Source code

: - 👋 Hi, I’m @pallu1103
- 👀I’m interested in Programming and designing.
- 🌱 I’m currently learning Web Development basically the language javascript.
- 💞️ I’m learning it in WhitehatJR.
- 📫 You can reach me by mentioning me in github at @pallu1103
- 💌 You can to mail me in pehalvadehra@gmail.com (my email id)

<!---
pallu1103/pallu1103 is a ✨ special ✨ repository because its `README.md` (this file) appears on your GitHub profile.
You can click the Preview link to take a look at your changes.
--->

* Your goal:
Return an exact copy of only the lines from the one with "You can click" through the end of the listing above, both included.

* Solution:
You can click the Preview link to take a look at your changes.
--->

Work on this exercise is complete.